Being a man and all, I had a hard time with the name Sugarpuff at first, but after a while I’d find myself talking about my cat Sugarpuff to the manliest of men. Alex said she named her that because she was as light as a puff of sugar. And Bubba because he got along with everyone. She was right on both counts.

She’s very intuitive about the names she gives. There are two horses we pass along the road that she dubbed Pokey and Friend. Pokey is kind of polka-dotted, so that’s obvious, but he’s also kind of slow and pathetic looking. Friend, we found out only later, hangs out next to Pokey rain or shine. Even if we learn their real names, to us, they will always be Pokey and Friend.

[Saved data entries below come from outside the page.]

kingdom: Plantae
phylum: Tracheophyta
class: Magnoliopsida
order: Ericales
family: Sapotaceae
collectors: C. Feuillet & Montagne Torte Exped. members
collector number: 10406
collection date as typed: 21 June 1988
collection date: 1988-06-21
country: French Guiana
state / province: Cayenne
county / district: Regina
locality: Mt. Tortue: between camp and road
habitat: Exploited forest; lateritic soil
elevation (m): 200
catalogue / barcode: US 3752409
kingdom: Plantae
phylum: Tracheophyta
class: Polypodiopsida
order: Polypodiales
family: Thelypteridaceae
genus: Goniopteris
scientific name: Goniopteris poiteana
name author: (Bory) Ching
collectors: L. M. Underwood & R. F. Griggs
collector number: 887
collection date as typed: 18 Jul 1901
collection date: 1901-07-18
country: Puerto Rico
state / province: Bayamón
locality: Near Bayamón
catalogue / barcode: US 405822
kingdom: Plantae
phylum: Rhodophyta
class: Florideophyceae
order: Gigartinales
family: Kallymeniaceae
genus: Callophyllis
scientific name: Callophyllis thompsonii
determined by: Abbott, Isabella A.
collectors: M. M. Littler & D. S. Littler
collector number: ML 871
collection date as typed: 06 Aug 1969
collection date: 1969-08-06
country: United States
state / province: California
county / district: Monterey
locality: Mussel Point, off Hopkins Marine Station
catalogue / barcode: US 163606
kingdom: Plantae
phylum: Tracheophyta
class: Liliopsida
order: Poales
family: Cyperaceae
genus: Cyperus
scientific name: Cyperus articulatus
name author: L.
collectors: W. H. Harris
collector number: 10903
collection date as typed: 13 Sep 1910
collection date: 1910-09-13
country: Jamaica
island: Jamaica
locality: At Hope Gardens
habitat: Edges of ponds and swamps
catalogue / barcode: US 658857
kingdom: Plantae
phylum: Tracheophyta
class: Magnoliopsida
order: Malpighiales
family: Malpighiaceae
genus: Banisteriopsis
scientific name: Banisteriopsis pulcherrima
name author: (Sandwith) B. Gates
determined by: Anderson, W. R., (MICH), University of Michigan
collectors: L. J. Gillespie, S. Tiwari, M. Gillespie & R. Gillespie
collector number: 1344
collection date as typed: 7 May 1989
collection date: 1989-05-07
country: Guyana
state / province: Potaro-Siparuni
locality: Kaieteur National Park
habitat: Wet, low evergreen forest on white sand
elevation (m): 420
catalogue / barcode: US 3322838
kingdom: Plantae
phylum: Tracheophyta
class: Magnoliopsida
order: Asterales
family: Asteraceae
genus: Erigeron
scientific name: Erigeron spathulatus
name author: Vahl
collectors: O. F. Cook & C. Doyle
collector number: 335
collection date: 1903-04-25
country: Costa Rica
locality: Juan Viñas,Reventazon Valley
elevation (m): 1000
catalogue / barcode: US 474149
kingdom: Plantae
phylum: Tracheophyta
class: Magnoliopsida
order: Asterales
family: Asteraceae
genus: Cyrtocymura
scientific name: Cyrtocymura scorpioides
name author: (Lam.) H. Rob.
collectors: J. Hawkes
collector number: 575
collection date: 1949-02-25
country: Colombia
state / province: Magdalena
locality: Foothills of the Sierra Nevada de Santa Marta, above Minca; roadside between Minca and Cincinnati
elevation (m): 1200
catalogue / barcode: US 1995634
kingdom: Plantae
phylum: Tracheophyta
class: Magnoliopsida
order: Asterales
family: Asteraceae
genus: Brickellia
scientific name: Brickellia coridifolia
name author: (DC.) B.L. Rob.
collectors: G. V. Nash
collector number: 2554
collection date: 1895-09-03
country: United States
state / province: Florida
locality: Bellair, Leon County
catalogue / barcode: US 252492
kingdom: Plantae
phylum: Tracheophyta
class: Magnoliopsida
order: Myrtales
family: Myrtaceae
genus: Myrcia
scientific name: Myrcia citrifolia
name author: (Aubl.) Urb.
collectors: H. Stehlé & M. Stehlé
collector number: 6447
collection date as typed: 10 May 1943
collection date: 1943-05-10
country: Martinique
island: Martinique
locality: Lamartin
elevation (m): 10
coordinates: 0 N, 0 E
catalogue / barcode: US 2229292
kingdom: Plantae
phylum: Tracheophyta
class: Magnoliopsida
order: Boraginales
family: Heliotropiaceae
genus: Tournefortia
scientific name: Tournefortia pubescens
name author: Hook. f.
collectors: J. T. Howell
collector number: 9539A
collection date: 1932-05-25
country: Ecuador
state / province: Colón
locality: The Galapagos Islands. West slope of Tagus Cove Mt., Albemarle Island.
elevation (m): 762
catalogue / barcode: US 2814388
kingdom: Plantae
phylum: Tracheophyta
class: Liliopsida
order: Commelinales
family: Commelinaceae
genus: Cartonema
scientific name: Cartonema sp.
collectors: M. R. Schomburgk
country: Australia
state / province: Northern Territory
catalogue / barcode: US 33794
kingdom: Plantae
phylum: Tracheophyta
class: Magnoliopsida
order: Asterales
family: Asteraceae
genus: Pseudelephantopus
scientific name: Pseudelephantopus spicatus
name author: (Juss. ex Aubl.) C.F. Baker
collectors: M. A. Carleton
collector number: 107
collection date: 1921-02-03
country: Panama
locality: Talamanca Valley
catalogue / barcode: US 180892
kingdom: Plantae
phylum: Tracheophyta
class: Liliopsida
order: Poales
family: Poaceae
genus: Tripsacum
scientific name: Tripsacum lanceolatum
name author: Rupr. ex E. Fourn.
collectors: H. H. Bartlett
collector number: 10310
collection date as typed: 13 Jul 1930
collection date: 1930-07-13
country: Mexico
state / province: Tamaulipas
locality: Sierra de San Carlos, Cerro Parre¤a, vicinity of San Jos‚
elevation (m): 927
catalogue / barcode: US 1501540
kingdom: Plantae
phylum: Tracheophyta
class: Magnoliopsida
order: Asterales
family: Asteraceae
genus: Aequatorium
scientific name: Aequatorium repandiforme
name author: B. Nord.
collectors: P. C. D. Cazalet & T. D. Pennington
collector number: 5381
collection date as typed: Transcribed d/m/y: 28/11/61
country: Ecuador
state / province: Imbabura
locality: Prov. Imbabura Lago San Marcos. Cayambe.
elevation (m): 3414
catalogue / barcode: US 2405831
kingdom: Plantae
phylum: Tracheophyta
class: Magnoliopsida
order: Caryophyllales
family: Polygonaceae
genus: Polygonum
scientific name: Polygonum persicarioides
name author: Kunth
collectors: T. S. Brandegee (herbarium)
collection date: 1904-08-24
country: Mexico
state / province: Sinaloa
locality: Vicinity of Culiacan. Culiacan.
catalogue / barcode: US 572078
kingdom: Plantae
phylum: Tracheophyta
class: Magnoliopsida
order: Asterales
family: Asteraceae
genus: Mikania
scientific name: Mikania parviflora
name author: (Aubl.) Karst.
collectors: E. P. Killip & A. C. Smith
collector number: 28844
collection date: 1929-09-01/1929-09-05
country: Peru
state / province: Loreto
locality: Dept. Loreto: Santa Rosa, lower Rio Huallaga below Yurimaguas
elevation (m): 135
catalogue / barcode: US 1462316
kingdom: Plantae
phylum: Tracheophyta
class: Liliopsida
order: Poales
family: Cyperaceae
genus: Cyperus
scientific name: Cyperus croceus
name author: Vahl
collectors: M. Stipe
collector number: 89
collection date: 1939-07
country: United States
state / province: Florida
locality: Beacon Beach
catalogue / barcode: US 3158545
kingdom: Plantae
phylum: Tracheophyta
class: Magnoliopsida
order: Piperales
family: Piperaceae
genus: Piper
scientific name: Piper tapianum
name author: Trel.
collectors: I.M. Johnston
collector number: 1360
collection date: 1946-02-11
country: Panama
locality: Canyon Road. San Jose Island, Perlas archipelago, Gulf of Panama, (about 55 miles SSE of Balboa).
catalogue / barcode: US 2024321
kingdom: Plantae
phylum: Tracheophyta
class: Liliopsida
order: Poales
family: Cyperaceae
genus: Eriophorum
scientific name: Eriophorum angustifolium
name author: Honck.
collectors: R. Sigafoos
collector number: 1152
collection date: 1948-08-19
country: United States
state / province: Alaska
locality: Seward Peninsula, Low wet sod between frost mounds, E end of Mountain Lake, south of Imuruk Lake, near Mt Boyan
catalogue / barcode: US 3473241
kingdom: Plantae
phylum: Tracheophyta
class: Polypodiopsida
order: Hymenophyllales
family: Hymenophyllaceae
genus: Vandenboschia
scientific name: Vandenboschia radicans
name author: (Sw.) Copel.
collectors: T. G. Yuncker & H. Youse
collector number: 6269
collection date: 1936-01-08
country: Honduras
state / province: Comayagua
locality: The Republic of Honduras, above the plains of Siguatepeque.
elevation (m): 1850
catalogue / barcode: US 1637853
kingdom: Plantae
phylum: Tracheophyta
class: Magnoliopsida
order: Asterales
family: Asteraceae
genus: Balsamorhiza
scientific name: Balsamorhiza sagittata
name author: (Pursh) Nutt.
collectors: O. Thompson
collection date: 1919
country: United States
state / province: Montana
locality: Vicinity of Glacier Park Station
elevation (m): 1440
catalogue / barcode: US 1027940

Another day we stopped to take a picture of a gray horse with a white streak down his face.  He galloped up to us like a dog who hadn’t seen his owner for a week. He nuzzled Alex’s neck as she turned toward me and I snapped away. As we left, the horse looked at us like “don’t go.” This horse definitely had a spark in his eyes, which is probably why Alex called him that. We found out later his real name was just two letters off of what Alex had rechristened him: Sparky was really Spooky.

She has also been known to rename a human or two. I’m surprised she hasn’t renamed me after all this time together. But then again, maybe that’s a good thing. She has called me “Stinky” more than once… Let’s hope that one doesn’t take.